_Written exercise_:
From the items below, copy out each line that contains the string "skCircle" and leave out all other lines.

=-=-=

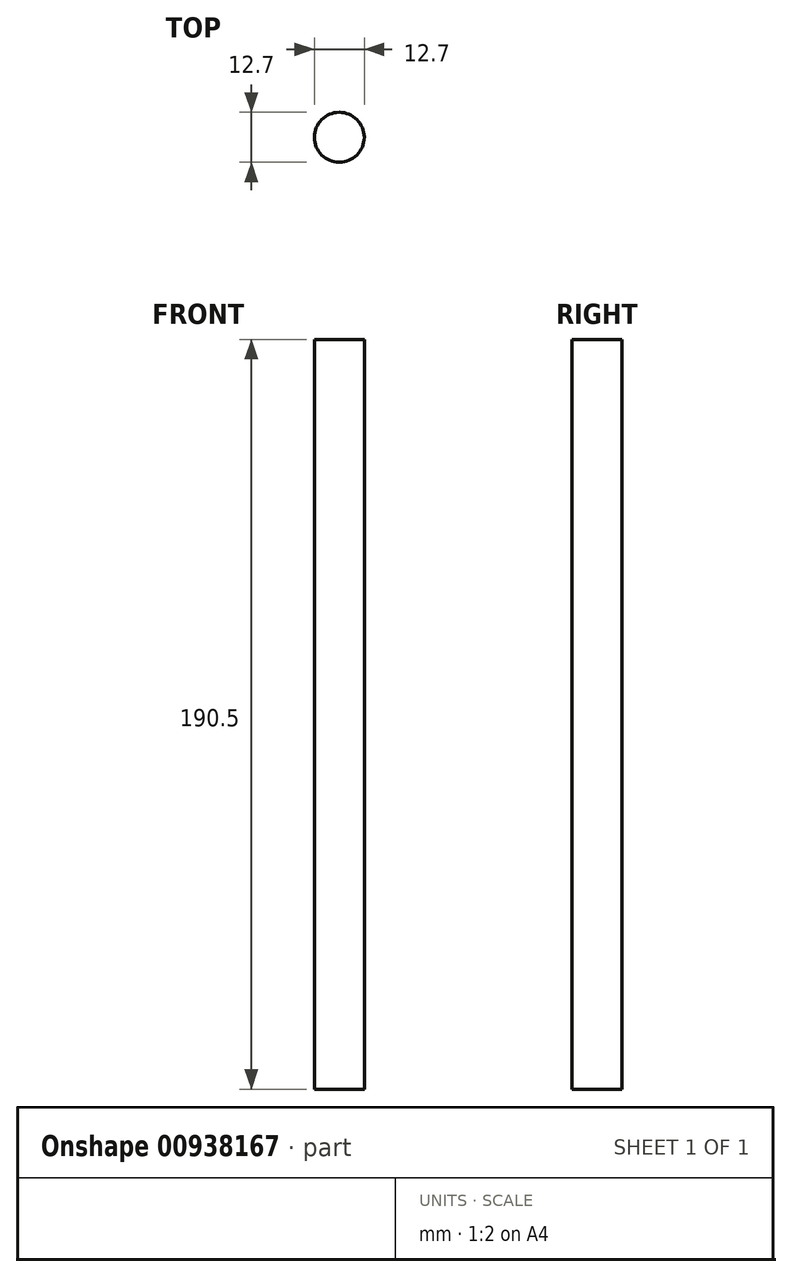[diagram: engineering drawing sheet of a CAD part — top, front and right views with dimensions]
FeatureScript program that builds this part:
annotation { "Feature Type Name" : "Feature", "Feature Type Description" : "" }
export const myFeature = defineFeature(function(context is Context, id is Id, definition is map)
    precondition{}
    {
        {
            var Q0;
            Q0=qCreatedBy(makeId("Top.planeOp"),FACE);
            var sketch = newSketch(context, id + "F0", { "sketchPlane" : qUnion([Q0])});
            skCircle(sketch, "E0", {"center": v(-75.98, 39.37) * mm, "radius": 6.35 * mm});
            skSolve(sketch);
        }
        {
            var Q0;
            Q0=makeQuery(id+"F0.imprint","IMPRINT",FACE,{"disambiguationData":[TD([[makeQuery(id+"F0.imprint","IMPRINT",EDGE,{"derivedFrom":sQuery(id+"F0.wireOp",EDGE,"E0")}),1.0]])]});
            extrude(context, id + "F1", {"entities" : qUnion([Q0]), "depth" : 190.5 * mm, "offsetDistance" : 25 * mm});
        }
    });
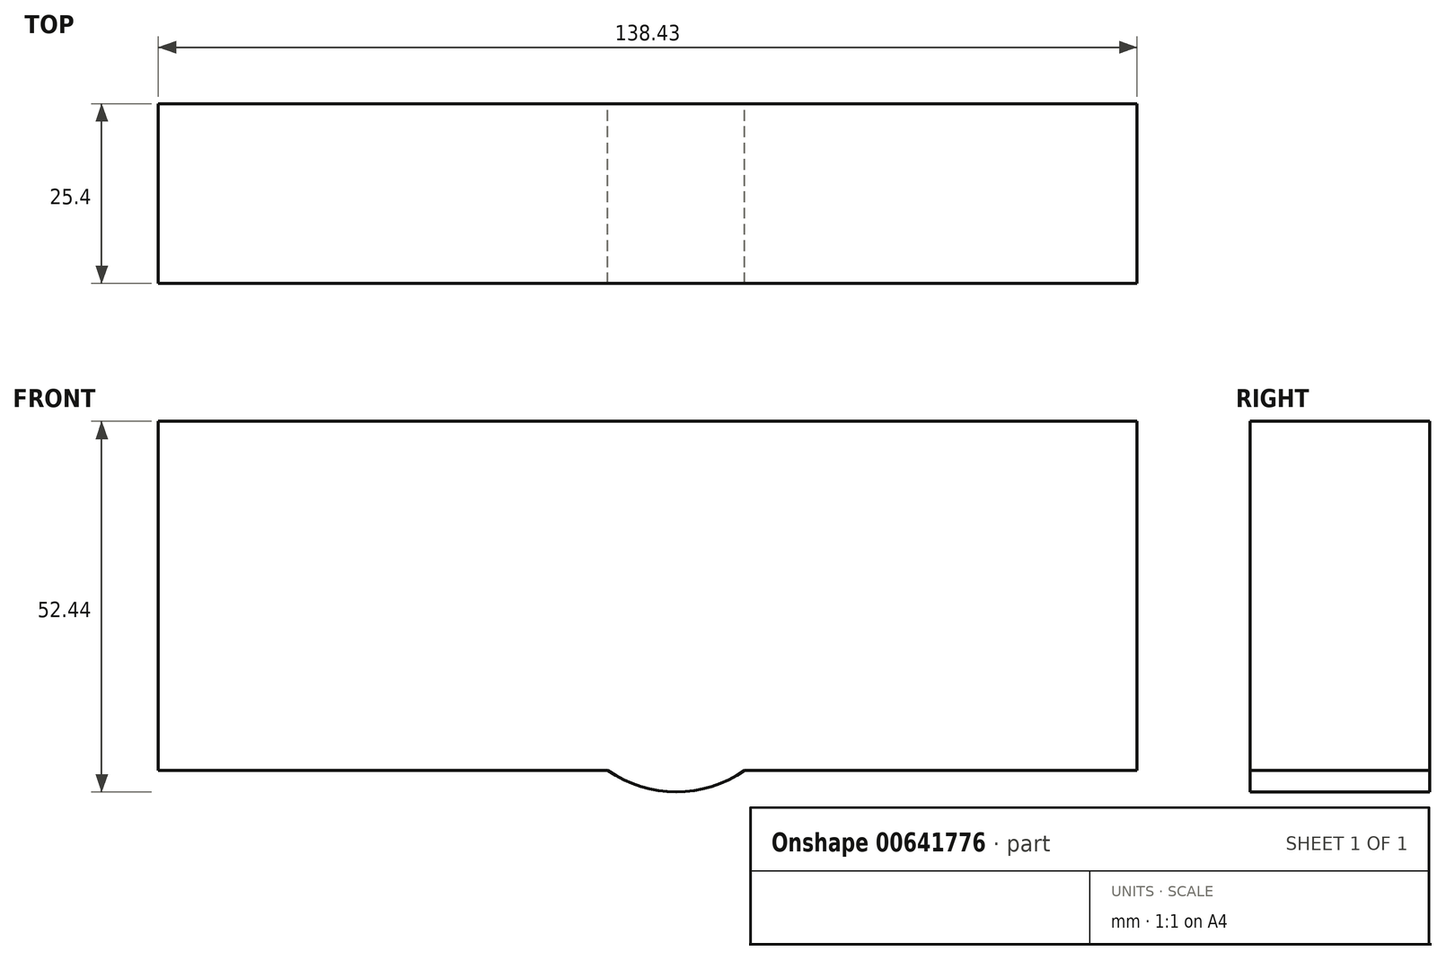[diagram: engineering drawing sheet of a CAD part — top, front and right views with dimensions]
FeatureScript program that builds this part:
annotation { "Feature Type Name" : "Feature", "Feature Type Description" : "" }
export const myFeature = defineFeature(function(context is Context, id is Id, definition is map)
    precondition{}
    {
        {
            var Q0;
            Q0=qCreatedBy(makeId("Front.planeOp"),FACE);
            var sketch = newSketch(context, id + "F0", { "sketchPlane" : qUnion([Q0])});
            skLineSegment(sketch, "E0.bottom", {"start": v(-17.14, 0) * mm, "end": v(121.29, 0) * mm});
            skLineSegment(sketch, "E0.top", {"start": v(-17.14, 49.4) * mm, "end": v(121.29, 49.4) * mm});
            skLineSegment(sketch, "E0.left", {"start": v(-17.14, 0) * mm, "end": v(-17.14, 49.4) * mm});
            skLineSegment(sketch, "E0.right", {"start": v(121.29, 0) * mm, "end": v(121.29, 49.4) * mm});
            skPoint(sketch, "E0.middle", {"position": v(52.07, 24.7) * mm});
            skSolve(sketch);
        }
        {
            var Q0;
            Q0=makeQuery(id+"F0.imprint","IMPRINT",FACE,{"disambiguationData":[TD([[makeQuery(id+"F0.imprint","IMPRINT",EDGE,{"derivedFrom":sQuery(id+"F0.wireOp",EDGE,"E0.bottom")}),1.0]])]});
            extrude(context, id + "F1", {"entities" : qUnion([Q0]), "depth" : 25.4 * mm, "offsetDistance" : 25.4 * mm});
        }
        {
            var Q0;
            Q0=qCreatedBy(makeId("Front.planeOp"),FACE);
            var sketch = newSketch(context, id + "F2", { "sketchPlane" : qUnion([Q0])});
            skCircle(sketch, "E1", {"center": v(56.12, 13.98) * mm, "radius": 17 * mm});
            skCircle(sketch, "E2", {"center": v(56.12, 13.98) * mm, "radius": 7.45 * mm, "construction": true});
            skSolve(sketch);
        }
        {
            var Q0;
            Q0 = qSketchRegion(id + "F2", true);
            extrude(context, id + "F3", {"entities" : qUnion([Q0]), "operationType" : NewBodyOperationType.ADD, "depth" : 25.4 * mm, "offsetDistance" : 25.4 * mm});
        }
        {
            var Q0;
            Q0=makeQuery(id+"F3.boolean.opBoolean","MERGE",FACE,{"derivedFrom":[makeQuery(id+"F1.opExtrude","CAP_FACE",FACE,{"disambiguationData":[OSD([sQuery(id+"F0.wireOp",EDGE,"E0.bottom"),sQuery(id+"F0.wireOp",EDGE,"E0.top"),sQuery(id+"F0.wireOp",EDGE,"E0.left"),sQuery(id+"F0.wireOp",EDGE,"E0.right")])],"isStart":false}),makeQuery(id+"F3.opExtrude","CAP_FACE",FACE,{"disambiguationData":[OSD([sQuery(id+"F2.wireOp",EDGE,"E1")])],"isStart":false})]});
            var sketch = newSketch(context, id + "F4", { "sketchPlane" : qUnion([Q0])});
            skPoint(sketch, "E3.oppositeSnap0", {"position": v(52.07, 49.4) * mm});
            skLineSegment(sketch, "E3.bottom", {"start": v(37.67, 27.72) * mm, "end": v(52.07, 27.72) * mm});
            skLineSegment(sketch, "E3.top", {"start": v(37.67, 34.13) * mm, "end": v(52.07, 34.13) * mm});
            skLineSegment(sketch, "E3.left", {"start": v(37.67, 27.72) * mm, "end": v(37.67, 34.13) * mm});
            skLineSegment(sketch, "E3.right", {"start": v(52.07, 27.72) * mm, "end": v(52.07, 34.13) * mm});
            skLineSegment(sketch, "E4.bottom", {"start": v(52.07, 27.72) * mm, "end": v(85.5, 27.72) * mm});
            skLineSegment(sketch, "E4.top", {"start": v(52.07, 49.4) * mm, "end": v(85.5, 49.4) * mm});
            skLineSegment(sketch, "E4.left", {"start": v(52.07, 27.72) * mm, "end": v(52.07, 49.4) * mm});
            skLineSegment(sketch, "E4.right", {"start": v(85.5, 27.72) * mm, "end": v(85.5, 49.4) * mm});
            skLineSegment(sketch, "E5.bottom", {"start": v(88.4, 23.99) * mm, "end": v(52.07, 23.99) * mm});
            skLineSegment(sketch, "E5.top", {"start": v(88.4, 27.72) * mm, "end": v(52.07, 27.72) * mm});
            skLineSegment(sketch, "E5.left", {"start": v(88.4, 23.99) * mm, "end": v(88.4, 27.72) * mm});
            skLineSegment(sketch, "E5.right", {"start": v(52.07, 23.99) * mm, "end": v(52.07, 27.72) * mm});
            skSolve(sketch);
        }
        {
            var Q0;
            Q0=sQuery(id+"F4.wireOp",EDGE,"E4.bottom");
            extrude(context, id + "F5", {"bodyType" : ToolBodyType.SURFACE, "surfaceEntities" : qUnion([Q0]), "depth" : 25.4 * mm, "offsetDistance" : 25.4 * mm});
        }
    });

=-=-=

_Exercise response_:
            skCircle(sketch, "E0", {"center": v(-75.98, 39.37) * mm, "radius": 6.35 * mm});
            skCircle(sketch, "E1", {"center": v(56.12, 13.98) * mm, "radius": 17 * mm});
            skCircle(sketch, "E2", {"center": v(56.12, 13.98) * mm, "radius": 7.45 * mm, "construction": true});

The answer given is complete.